Records to use –
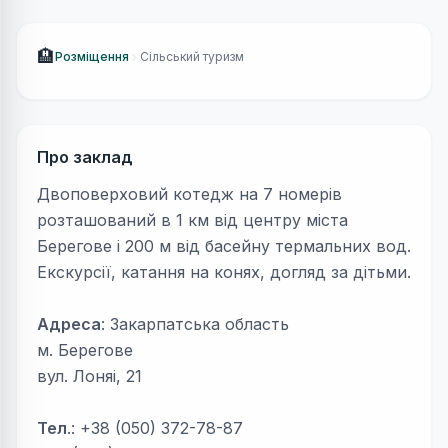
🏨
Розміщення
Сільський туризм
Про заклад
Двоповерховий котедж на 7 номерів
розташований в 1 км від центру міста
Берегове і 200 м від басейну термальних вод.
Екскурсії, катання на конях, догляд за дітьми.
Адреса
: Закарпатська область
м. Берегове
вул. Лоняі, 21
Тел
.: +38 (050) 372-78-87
* * *
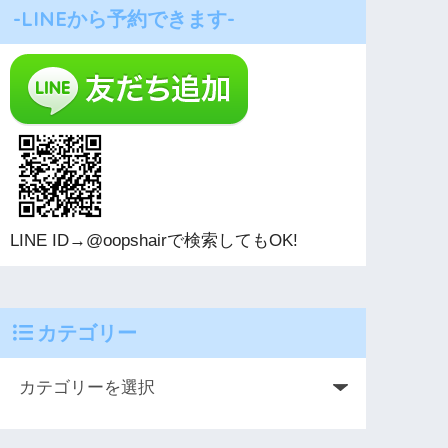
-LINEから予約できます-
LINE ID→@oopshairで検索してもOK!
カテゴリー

Problem requirements –
Count the lines in the entries above that contain the string "Берегове", treating uppercase and lowercase as different, and give only the number.

Finished task –
2